### [What is required]
Spot each line in the data below containing "CIRCLE" and copy it.

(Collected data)
BEGIN
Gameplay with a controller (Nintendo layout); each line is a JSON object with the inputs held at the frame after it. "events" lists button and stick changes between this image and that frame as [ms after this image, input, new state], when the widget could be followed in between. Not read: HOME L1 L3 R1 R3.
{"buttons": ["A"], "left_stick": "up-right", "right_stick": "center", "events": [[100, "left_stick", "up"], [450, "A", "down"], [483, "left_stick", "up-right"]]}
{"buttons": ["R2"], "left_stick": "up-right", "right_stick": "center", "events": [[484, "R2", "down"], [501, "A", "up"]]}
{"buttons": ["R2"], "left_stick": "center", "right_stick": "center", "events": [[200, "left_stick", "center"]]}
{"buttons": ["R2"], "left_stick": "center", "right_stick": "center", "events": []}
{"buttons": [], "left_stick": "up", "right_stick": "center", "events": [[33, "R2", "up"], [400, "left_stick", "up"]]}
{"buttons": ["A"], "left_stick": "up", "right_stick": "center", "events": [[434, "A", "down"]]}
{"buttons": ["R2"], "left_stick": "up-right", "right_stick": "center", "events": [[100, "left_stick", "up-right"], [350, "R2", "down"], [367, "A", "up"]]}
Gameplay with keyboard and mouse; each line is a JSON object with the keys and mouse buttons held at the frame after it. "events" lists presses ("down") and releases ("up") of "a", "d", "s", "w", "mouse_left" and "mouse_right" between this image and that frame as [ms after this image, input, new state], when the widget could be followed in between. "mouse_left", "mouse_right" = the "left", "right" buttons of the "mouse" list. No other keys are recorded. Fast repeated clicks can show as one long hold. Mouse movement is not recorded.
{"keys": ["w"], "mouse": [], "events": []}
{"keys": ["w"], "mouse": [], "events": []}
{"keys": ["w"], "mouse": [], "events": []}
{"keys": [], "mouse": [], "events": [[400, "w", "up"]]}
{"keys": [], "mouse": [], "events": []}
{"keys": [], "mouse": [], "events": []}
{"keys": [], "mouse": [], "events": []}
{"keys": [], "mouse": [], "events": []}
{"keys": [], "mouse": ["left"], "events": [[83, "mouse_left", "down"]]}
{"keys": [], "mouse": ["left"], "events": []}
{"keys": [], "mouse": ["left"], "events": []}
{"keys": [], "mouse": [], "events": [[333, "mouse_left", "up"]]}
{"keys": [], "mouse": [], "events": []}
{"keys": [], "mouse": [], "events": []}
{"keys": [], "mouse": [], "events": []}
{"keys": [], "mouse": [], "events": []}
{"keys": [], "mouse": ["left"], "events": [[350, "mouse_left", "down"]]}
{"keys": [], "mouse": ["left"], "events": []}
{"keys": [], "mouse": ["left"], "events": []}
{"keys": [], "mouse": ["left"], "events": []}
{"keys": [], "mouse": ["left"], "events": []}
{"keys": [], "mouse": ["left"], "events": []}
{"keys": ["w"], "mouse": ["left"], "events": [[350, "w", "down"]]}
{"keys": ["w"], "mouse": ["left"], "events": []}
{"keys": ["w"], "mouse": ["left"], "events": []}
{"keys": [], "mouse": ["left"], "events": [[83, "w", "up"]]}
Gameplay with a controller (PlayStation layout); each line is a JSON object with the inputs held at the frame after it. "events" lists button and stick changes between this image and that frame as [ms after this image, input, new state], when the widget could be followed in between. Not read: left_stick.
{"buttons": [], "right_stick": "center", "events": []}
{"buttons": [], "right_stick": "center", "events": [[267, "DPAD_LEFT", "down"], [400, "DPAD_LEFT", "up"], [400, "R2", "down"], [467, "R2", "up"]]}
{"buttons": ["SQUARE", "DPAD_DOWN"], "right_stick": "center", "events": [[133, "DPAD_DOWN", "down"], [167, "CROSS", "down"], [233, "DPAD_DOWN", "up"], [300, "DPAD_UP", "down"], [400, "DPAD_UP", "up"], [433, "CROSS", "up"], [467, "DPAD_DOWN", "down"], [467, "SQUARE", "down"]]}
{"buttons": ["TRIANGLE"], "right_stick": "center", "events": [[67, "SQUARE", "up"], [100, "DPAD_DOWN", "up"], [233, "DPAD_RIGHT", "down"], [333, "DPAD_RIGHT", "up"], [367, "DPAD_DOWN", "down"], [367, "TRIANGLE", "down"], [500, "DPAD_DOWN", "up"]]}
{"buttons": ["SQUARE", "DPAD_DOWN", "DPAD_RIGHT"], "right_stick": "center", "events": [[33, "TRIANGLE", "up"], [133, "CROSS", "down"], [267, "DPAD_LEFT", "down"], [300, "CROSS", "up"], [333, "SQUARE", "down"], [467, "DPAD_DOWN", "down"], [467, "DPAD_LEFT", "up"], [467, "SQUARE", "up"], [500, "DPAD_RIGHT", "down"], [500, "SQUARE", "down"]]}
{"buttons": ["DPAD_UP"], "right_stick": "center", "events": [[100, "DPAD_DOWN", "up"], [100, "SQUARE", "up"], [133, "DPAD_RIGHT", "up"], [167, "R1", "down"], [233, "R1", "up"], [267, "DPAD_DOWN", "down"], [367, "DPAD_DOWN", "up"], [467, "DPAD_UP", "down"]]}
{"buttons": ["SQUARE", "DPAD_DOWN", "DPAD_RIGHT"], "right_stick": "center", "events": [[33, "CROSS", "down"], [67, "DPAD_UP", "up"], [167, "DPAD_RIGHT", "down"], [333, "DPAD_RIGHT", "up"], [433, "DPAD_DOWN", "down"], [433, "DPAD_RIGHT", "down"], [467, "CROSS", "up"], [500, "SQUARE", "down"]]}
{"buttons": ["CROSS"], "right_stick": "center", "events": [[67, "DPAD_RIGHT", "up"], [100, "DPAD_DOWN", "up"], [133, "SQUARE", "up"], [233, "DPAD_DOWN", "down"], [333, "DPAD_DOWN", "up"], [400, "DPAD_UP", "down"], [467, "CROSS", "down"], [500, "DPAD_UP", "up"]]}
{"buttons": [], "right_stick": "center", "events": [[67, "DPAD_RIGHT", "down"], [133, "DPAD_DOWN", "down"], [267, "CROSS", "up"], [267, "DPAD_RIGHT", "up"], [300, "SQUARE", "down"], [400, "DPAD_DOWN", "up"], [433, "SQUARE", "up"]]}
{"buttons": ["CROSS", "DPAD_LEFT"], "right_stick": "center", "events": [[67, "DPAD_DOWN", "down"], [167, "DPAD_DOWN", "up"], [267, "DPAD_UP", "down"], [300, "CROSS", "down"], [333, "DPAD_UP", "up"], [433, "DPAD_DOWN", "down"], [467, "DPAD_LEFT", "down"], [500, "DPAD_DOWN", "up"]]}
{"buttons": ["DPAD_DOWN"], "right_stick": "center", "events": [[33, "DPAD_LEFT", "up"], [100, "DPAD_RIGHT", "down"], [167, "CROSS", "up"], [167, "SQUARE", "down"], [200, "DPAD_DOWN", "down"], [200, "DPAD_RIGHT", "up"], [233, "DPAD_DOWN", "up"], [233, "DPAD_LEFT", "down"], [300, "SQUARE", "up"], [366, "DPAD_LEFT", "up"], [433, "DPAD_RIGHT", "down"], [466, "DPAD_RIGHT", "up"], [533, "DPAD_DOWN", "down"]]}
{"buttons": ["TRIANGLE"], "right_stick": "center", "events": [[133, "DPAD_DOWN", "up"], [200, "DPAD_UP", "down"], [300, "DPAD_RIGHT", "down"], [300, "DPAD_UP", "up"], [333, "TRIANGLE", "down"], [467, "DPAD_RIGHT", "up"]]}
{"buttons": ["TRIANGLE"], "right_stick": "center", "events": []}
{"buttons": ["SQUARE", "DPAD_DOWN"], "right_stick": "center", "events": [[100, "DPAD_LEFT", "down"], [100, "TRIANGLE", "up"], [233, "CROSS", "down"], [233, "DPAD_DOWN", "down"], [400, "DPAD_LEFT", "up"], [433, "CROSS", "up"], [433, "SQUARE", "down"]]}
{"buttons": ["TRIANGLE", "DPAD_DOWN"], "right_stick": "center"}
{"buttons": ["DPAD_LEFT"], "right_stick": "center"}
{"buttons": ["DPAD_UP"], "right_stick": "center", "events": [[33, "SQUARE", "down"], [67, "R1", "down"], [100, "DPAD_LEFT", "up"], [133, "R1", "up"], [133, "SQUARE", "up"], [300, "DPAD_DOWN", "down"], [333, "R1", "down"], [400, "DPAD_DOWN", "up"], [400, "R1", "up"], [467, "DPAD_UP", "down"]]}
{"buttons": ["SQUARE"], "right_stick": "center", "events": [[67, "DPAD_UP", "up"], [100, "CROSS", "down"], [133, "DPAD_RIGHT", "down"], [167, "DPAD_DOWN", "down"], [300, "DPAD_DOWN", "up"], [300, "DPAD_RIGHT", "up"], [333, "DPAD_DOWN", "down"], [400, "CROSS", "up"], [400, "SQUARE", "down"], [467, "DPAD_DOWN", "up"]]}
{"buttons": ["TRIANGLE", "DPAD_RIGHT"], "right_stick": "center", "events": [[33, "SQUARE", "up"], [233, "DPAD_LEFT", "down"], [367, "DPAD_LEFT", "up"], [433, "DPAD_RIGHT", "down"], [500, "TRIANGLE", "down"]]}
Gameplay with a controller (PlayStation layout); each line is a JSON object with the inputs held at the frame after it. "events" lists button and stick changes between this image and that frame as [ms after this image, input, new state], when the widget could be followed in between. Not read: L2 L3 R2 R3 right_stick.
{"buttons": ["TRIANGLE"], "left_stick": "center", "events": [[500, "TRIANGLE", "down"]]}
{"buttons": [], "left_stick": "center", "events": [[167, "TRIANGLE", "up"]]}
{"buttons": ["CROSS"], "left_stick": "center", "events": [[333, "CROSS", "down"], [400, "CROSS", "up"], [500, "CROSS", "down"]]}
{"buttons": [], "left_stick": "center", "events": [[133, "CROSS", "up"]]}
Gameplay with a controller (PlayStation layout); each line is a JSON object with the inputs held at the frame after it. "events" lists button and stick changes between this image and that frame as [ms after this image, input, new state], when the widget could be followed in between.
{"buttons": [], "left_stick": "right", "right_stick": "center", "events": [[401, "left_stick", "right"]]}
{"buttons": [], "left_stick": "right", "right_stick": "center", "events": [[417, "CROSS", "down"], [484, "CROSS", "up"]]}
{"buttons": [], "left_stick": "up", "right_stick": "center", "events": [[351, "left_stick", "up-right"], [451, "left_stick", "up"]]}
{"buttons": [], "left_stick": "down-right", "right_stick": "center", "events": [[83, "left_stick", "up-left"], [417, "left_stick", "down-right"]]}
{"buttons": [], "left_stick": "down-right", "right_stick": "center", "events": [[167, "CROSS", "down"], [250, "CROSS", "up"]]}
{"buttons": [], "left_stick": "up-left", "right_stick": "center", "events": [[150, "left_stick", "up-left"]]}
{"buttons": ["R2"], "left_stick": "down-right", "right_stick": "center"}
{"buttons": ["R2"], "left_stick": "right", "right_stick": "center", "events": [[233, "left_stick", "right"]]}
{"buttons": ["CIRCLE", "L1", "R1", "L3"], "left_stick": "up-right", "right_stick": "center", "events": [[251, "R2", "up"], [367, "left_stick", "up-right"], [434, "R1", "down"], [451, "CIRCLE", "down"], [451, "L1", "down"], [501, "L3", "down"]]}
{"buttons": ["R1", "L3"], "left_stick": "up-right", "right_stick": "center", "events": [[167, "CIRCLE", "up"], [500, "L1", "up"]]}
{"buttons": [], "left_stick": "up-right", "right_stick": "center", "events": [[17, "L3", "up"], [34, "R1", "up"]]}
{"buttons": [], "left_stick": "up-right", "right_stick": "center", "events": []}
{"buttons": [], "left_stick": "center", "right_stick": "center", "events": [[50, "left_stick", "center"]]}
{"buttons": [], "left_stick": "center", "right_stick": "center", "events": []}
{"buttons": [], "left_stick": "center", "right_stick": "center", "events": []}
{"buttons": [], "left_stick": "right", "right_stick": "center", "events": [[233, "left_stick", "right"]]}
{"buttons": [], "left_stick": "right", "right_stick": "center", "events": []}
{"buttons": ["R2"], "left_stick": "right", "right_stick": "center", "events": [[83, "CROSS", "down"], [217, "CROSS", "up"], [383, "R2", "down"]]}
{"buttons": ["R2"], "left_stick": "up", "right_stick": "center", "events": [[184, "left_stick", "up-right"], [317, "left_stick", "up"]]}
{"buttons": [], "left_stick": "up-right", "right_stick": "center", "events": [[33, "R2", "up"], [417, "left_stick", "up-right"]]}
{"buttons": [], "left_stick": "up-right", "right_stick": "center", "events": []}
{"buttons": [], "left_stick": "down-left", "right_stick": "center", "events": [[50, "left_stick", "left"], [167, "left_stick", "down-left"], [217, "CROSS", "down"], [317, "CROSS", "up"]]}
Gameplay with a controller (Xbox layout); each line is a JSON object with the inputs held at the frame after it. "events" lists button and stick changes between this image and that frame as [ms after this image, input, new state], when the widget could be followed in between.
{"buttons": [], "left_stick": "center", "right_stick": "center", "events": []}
END
### [Response area]
{"buttons": ["CIRCLE", "L1", "R1", "L3"], "left_stick": "up-right", "right_stick": "center", "events": [[251, "R2", "up"], [367, "left_stick", "up-right"], [434, "R1", "down"], [451, "CIRCLE", "down"], [451, "L1", "down"], [501, "L3", "down"]]}
{"buttons": ["R1", "L3"], "left_stick": "up-right", "right_stick": "center", "events": [[167, "CIRCLE", "up"], [500, "L1", "up"]]}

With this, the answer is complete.